== Records

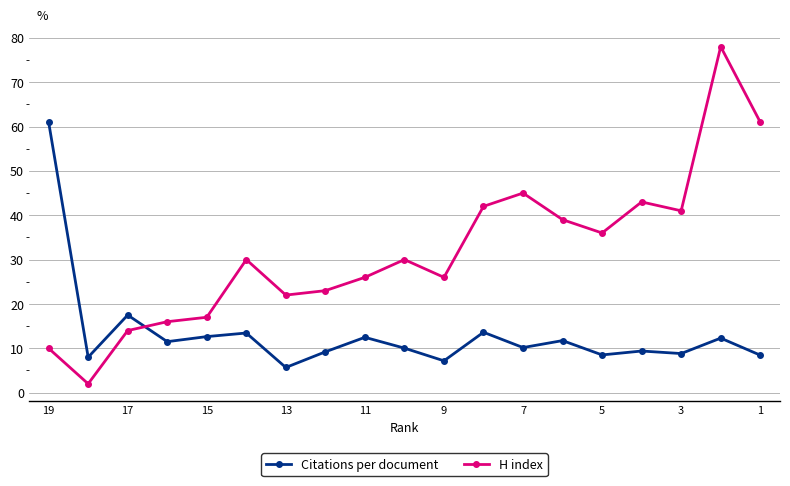

How many values in the Citations per document series are below 10?

8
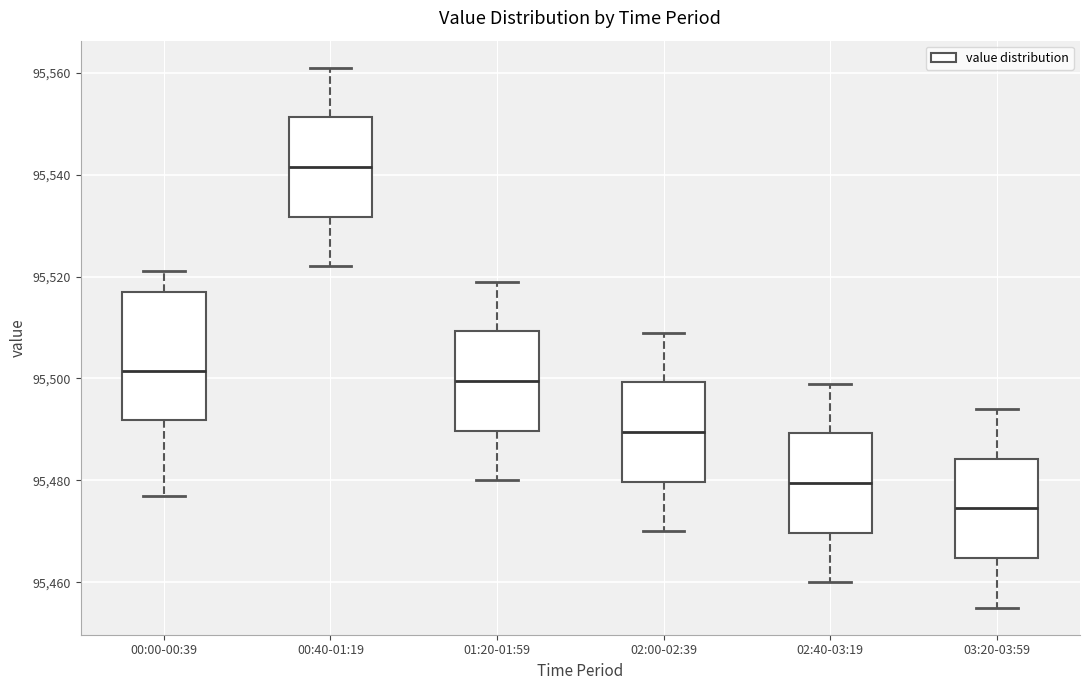

Reading left to right, read every box against the y-axis: the position of its median line, the range the box covers, and the ends of its whiskers. The values are not printed on the chart, so give them approximately, as read against the axis.

00:00-00:39: median 95502, box 95492 to 95518, whiskers 95478 to 95522
00:40-01:19: median 95542, box 95532 to 95552, whiskers 95522 to 95562
01:20-01:59: median 95500, box 95490 to 95510, whiskers 95480 to 95520
02:00-02:39: median 95490, box 95480 to 95500, whiskers 95470 to 95510
02:40-03:19: median 95480, box 95470 to 95490, whiskers 95460 to 95500
03:20-03:59: median 95474, box 95464 to 95484, whiskers 95456 to 95494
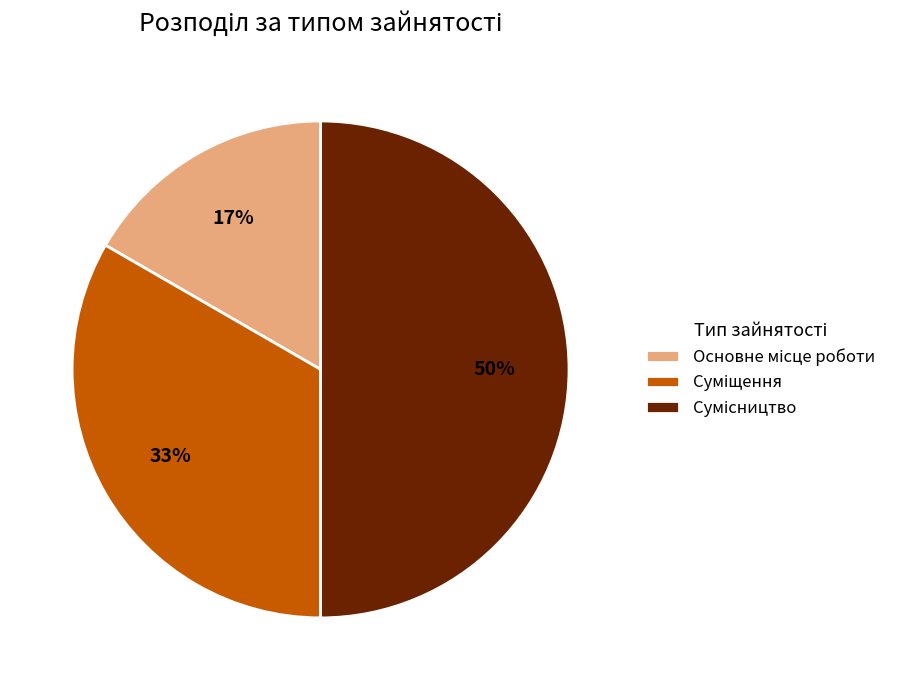

To the nearest percent, what is the average slice percentage?

33%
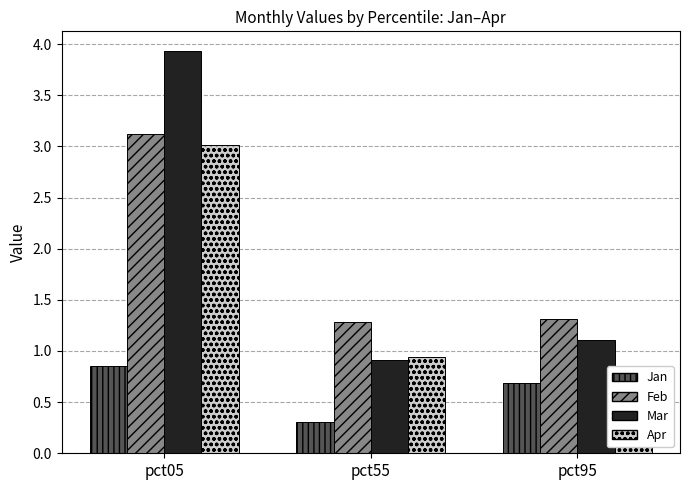

What is the average value of the Mar series?

2.0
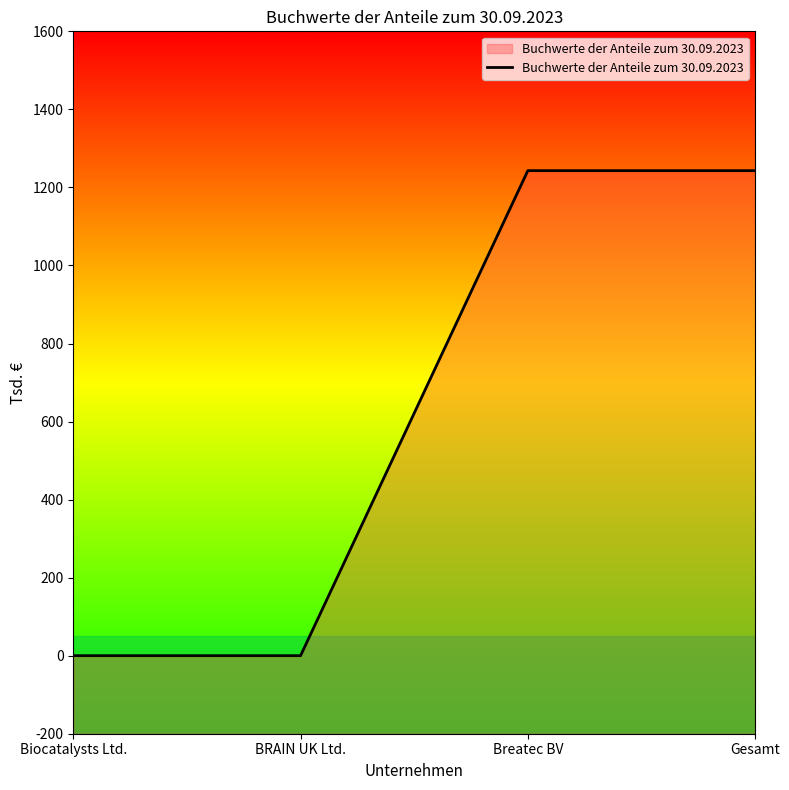

How many lines are shown in the chart?

1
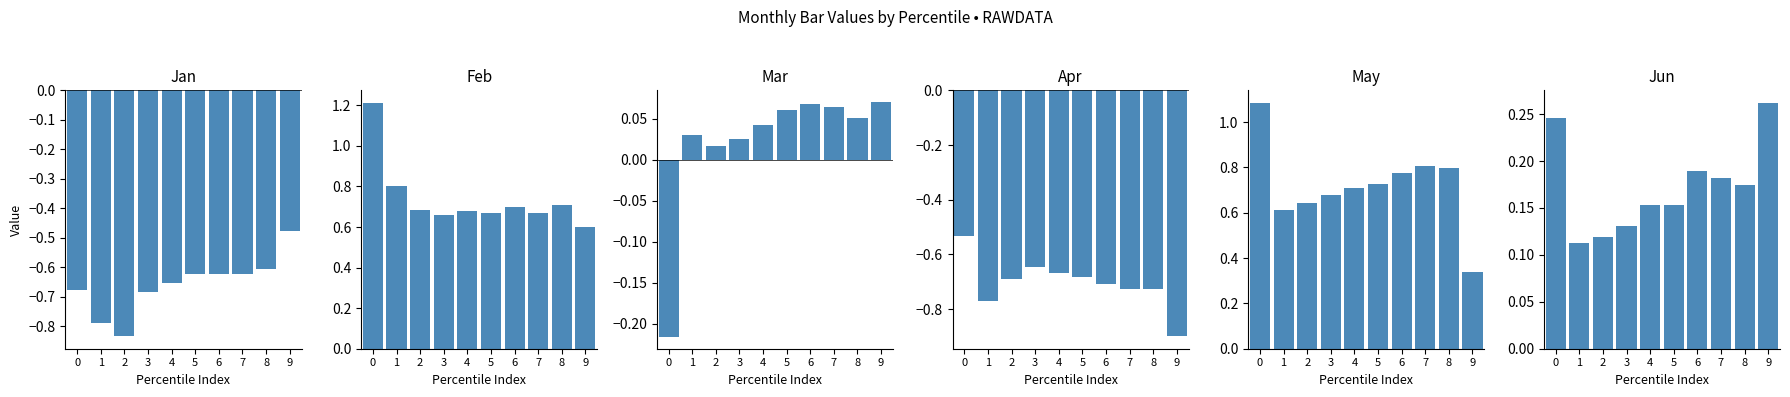

Reading left to right, list all the values displayed in this chart.

Jan: 0=-0.7	1=-0.8	2=-0.8	3=-0.7	4=-0.7	5=-0.6	6=-0.6	7=-0.6	8=-0.6	9=-0.5
Feb: 0=1.2	1=0.8	2=0.7	3=0.7	4=0.7	5=0.7	6=0.7	7=0.7	8=0.7	9=0.6
Mar: 0=-0.2	1=0.0	2=0.0	3=0.0	4=0.0	5=0.1	6=0.1	7=0.1	8=0.1	9=0.1
Apr: 0=-0.5	1=-0.8	2=-0.7	3=-0.6	4=-0.7	5=-0.7	6=-0.7	7=-0.7	8=-0.7	9=-0.9
May: 0=1.1	1=0.6	2=0.6	3=0.7	4=0.7	5=0.7	6=0.8	7=0.8	8=0.8	9=0.3
Jun: 0=0.2	1=0.1	2=0.1	3=0.1	4=0.2	5=0.2	6=0.2	7=0.2	8=0.2	9=0.3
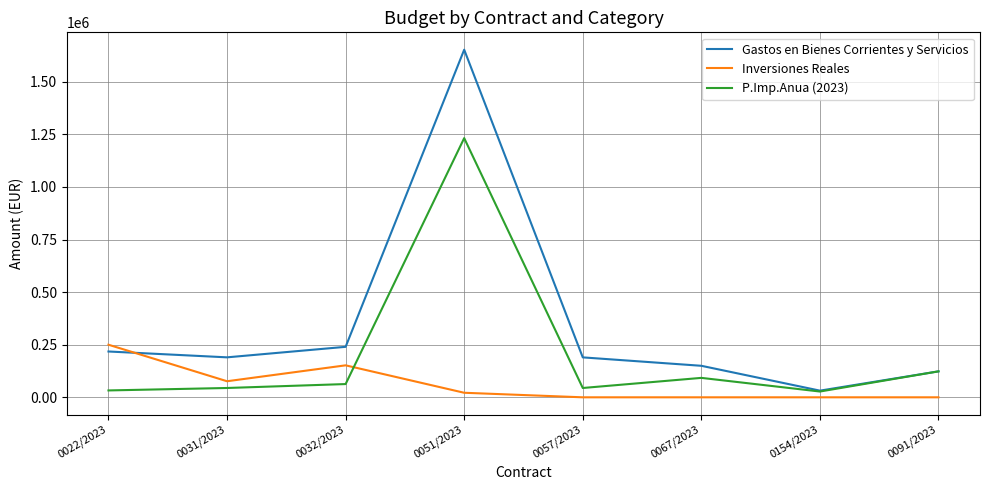

List the series in order of their overall mean, lowest first.

Inversiones Reales, P.Imp.Anua (2023), Gastos en Bienes Corrientes y Servicios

====

What this task involves: Copy the lines from the material word for word, beginning with the line containing "Reading left to right, read" and continuing through the line containing "03:20-03:59: median 95474, box".

Task answer:
Reading left to right, read every box against the y-axis: the position of its median line, the range the box covers, and the ends of its whiskers. The values are not printed on the chart, so give them approximately, as read against the axis.

00:00-00:39: median 95502, box 95492 to 95518, whiskers 95478 to 95522
00:40-01:19: median 95542, box 95532 to 95552, whiskers 95522 to 95562
01:20-01:59: median 95500, box 95490 to 95510, whiskers 95480 to 95520
02:00-02:39: median 95490, box 95480 to 95500, whiskers 95470 to 95510
02:40-03:19: median 95480, box 95470 to 95490, whiskers 95460 to 95500
03:20-03:59: median 95474, box 95464 to 95484, whiskers 95456 to 95494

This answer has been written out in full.